Ils le sont notamment à leur entrée dans l’établissement et chaque fois qu’ils en sont extraits et y sont reconduits pour quelque cause que ce soit. Ils « doivent également faire l’objet » d’une fouille avant et après tout parloir ou visite quelconque.

Les détenus ne peuvent être fouillés que par des agents de leur sexe et dans des conditions qui, tout en garantissant l’efficacité du contrôle, préservent le respect de la dignité inhérente à la personne humaine. »

En vertu de l’article D.406 :

« (...)

L’accès au parloir implique, outre la fouille des détenus avant et après l’entretien, les mesures de contrôle jugées nécessaires à l’égard des visiteurs, pour des motifs de sécurité. »

61.  D’autres dispositions du code de procédure pénale prévoient la fouille des détenus à leur arrivée dans l’établissement (article D. 284), avant transfèrement ou extraction (article D. 294).

▸ Questions à traiter
1 > Répondez à ces questions sur l'extrait consacré à la fouille des détenus :
(a) Par quels agents les détenus peuvent-ils être fouillés ?
(b) Selon l'article D.406, quelles mesures l'accès au parloir implique-t-il à l'égard des visiteurs ?
(c) Quel article prévoit la fouille des détenus à leur arrivée dans l'établissement ?
2 > Poursuivez l'extrait sur la fouille des détenus à partir de sa dernière phrase.

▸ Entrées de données
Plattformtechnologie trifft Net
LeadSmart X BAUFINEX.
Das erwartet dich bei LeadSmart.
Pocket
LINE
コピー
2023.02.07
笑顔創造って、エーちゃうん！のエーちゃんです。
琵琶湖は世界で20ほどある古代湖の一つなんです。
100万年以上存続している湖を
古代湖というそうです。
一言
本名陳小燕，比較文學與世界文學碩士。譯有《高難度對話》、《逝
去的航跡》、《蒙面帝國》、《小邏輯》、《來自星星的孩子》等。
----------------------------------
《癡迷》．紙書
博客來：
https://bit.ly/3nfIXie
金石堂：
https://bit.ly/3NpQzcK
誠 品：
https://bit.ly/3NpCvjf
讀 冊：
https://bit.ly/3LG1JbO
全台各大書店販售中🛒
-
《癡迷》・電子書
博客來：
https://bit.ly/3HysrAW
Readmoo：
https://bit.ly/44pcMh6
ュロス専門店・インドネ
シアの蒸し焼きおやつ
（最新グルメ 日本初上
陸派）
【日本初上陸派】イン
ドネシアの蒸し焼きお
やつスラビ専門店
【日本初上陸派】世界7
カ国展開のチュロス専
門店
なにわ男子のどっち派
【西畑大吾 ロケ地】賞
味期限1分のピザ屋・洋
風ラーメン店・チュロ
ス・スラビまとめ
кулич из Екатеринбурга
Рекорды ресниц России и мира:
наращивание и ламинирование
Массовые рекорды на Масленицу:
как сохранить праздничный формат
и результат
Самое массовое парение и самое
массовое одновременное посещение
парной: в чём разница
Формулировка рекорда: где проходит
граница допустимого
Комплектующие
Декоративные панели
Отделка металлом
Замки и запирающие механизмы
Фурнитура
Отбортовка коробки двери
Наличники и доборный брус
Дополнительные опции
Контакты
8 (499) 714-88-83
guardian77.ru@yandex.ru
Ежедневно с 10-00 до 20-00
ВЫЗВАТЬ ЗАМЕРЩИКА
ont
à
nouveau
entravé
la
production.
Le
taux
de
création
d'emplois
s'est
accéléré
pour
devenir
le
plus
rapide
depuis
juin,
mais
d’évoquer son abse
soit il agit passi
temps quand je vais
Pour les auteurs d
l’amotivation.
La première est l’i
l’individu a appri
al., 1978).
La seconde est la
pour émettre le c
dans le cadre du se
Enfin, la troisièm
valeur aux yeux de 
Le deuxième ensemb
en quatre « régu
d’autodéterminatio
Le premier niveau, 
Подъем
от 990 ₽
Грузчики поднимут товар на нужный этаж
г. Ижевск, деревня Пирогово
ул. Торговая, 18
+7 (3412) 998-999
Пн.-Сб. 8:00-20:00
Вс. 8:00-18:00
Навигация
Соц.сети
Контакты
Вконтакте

▸ Résultats de l'exercice
1 >
(a) Par des agents de leur sexe.
(b) Les mesures de contrôle jugées nécessaires, pour des motifs de sécurité.
(c) L'article D. 284.

2 >
62.  Constitue une faute disciplinaire des deuxième et troisième degrés, respectivement, le fait pour un détenu de refuser de se soumettre à une mesure de sécurité définie par les règlements et instructions de service (article D. 249-2 6o du code de procédure pénale) et le fait de refuser d’obtempérer aux injonctions des membres du personnel de l’établissement (article D. 249-3 4o du code de procédure pénale).

63.  L’article D. 283-5 du code de procédure pénale prévoit que le personnel de l’administration pénitentiaire ne doit utiliser la force envers les détenus qu’en cas de légitime défense, de tentative d’évasion ou de résistance par la violence ou par l’inertie physique aux ordres donnés et que lorsqu’il y recourt, il ne peut le faire qu’en se limitant à ce qui est strictement nécessaire.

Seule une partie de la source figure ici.